La scène se passe l’après-midi du mercredi 26 novembre à Bissau, la capitale. Avant cette déclaration télévisée, des coups de feu avaient retenti aux alentours du palais présidentiel. 

Quant au président sortant, Umaro Sissoco Embalo il serait « en prison à l’état-major » aux côtés du « chef d’état-major et du ministre de l’intérieur ».

Le pays vient de vivre son cinquième coup d’État

Le pays vient de vivre son cinquième coup d’État, depuis l’indépendance du pays en 1973. Un seul président dans l’histoire du pays à mener son mandat de cinq à terme : c’était le prédécesseur d’Umaro Sissoco Embalo,  José Mario Vaz,  de 2014 à 2019. 

“La Guinée-Bissau est un pays qui a une histoire avec les coups d’État (...), explique Vincent Foucher, chercheur au CNRS et spécialiste de la Guinée-Bissau, à Africa Radio. Il est le seul pays d’Afrique de l’Ouest à avoir mené une lutte militaire victorieuse contre le pays colonisateur, le Portugal, cela a donné à l’armée un rôle fondateur et une légitimité historique particulière. Depuis, le pays ne cesse de s’interroger : quelle place pour l’armée ? » 

Un avis partagé par le chercheur Sumaila Jalo. Ce dernier, dans son article Guinea-Bissau, 30 years of militarized democratization (1991-2021), explique qu’elle intervient régulièrement dans la vie politique pour “restaurer l’ordre”

Les Forces armées révolutionnaires du peuple (Farp), branche militaire du Paigc (Parti africain pour l'indépendance de la Guinée et du Cap-Vert), ont mené la guerre d'indépendance contre le Portugal de 1963 à 1974.

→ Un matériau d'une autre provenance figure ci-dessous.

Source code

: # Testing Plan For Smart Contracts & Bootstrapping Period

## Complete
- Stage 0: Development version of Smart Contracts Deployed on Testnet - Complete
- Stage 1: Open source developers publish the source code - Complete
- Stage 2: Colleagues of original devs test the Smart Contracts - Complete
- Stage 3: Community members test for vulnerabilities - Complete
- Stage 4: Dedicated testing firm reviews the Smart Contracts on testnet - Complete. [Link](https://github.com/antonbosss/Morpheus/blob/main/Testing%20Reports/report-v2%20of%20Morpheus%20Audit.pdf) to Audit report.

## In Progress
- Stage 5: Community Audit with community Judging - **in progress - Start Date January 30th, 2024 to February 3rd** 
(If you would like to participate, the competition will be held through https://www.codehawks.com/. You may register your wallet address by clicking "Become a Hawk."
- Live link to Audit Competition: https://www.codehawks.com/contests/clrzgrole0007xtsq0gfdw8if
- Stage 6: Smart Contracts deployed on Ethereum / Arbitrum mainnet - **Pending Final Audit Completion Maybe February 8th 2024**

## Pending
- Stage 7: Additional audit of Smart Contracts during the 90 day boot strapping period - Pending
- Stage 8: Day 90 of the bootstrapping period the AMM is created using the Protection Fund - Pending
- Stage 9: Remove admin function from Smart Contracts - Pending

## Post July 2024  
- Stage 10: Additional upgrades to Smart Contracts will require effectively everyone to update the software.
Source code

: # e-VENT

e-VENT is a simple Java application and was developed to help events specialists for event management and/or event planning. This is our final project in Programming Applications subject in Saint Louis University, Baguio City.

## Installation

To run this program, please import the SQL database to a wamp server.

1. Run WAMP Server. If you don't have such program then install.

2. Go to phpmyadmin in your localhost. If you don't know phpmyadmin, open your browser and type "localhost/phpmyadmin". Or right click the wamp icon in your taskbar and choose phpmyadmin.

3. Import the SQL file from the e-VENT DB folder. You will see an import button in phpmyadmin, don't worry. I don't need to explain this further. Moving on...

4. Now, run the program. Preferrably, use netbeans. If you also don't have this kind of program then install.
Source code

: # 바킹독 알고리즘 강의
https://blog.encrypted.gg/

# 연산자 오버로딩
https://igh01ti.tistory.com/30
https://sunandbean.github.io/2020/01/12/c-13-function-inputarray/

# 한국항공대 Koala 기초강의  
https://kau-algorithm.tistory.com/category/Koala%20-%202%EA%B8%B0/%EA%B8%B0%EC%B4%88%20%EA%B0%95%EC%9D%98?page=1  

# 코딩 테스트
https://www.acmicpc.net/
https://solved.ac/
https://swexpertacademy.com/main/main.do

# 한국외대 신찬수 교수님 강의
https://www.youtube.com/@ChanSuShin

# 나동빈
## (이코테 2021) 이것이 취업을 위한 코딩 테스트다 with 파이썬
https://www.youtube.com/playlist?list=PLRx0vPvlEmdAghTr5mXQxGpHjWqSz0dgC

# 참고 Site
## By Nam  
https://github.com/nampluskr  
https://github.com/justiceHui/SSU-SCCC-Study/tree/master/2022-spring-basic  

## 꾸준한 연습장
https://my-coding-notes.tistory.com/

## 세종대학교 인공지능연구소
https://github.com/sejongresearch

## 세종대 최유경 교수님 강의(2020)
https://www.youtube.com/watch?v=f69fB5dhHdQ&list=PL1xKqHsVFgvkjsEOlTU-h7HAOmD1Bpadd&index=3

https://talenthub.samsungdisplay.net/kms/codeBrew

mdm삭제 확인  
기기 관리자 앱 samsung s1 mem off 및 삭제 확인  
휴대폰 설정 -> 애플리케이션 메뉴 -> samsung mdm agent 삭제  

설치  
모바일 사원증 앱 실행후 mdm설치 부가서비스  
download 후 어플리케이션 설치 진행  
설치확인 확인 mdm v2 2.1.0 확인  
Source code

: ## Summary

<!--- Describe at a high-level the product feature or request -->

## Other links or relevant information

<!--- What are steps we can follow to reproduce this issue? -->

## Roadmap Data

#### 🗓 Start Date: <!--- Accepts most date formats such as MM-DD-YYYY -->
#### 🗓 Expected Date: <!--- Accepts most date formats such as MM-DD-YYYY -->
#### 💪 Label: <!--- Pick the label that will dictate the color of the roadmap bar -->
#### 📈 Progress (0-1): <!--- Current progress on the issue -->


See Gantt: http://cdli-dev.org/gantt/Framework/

Avant le multipartisme de 1991, le pays était gouverné par le Paigc dans un régime à parti unique, d'abord sous Luís Cabral (1974-1980), puis par João Bernardo Vieira après le coup d'État militaire de 1980, avec les Farp dominant le pouvoir centralisé.

Certains militaires parlent de “révolutions populaires”, pour justifier les coups d’État de 2003, 2009 et 2012, ainsi que la guerre civile de 1998-1999, et voient leurs interventions comme des réponses nécessaires aux crises institutionnelles et à l'inefficacité des gouvernements civils, explique le chercheur dans son article. 

Mais les motifs de coups d’État demeurent variés, détaille-t-il : les rivalités internes à l’armée, les désaccords idéologiques, le mécontentement quant aux conditions dans l’armée (salaires, favoritisme), les crises économiques, mais aussi des intérêts liés aux trafics illégaux, notamment le trafic de drogue. Selon certains observateurs, la Guinée-Bissau est devenue une zone de transit entre l'Amérique latine et l’Europe. 

“L’opposition, affirme qu’il s’agit d’un faux coup d’État..."

Des responsables militaires ont souvent été cités dans le trafic de cocaine, ces dernières années. Le fils d'un ancien président de Guinée-Bissau, Malam Bacai Sanha Jr, a été condamné en mars 2024 à plusieurs années de prison aux Etats-Unis pour son implication dans un trafic international d'héroïne. 

Concernant les raisons du coup d’État du mercredi 26 novembre, deux versions circulent, selon Vincent Foucher : “l’opposition, affirme qu’il s’agit d’un faux coup d’État orchestré pour interrompre le processus électoral, et le récit présidentiel parle d’une réaction à une menace de putsch, encore très vague à ce stade.”